I saw a post with a guy that made a 3d vision system, but he was wondering what to do with it, so heres an attempt at explaining my system, which can make a simulation out of real video.
The main idea, is we are classifying distinct moving pieces, attached or not attached, it works either way.
The idea is you only need a new classification, if it is moving slightly differently, but of course also basic shape would also be important. both are discovered with 3d photography.
Train a net (boltzmann machine or even heirarchical temporal memory would do.) on some video, it can just be 2d, you can neglect 3d for this bit, you can do this prior to the classification step, or you can do it at the same time, its up to you.
Training detects some redundancies to improve your similarity matching. This can be done before the classification step.
This basicly just gives you your cell activations with a bit of redundancy taken care of, now every different photo will have a slightly different response up your layers, and more similar photos will have more similar responses.
It needent be noise free, you dont need it for reconstructive purposes, we employ classification later to make much better reconstruction possible.
Now we start classifying.
We start off with one module (or distinct piece), it means no matter what the response of the network is, itll arrive at this module id. it has 100% error leniency. We detect which module it is by the closest distance from all its snap shots, which we are adding once a frame to it, it starting with 0 snapshots.
Every time we add the module state, we detect if we need a new part, thats if it has performed a mechanical posture change.
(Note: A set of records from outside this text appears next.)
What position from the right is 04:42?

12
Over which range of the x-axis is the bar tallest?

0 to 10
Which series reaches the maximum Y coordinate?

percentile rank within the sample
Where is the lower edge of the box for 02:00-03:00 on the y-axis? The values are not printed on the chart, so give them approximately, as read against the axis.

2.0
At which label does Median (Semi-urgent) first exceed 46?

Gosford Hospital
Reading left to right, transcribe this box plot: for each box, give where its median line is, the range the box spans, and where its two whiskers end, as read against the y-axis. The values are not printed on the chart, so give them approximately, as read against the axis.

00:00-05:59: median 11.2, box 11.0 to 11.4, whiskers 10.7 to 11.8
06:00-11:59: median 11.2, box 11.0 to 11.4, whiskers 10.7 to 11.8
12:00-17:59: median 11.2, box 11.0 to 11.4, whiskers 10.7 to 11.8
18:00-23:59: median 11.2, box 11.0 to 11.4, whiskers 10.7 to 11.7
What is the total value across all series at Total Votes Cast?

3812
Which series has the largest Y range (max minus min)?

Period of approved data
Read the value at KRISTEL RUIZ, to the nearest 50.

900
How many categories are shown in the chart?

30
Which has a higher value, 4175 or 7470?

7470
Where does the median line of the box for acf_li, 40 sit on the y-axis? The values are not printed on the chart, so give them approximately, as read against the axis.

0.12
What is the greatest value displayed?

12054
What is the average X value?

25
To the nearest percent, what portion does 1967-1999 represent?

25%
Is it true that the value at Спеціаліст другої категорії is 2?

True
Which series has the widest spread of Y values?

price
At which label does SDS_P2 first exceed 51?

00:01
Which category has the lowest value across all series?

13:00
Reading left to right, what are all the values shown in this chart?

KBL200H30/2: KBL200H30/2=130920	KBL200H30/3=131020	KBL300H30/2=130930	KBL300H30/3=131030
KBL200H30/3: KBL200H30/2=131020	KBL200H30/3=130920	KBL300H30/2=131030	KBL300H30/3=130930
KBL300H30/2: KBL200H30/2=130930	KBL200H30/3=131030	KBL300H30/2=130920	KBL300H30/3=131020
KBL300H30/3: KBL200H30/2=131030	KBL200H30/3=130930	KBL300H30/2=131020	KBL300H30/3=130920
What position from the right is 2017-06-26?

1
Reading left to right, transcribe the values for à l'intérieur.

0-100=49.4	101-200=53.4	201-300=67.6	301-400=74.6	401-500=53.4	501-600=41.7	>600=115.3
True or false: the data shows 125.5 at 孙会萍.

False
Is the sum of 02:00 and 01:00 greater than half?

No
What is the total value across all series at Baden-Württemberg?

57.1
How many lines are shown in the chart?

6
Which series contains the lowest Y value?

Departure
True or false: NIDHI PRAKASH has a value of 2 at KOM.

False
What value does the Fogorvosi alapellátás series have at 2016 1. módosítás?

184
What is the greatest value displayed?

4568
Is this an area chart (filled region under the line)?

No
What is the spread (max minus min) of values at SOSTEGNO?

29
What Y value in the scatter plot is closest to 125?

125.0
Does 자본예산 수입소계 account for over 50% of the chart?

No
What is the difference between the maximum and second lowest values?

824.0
We do this employing 3d photography, and we split off the part to another image on the new id, leaving a stencil of it behind. This stencilled off area, is an automatic pass, when counting error when doing a comparison.
You only need a new module (a new id) if its a distinct moving piece, or an i/o pair doubled.
There is an I/O pair with every state, a description of sorrounding modules, and you wont have this at the start, this has to be inserted in once all moving objects have now been separated, a doubled i/o means its an extra complex function it needs a new category for. I is sorrounds, O is velocity.
If its continually dollying between 2 modules, it means your better off just averaging the I/O together, than splitting off, as its just an error.
The networks purpose is for training only, but it employs the snap shots in more of a realtime database thing to get an error reading of "closeness"... reconstruction is now left to the snap shots stored at each categorization id, you have to rebuild the novel posture out of a patchwork of many of the states, closest states possible. (it requires depth to do this, if it were just 2d, its derivatives would all be flat wrong, pieces wouldnt come apart any good at all and the reconstruction would look like mario kart
so tell that to Jeff Hawkins when he thinks he can do image recognition in 2d... but actually its not a bad area of thought, doing it in 2d, because depth maps are buggy as hell.)
If you provide a 3d scene of ids, and now youll be able to get the colours, and displacements.
When I finally get this thing working, It'll make a video game out of stereo pair video.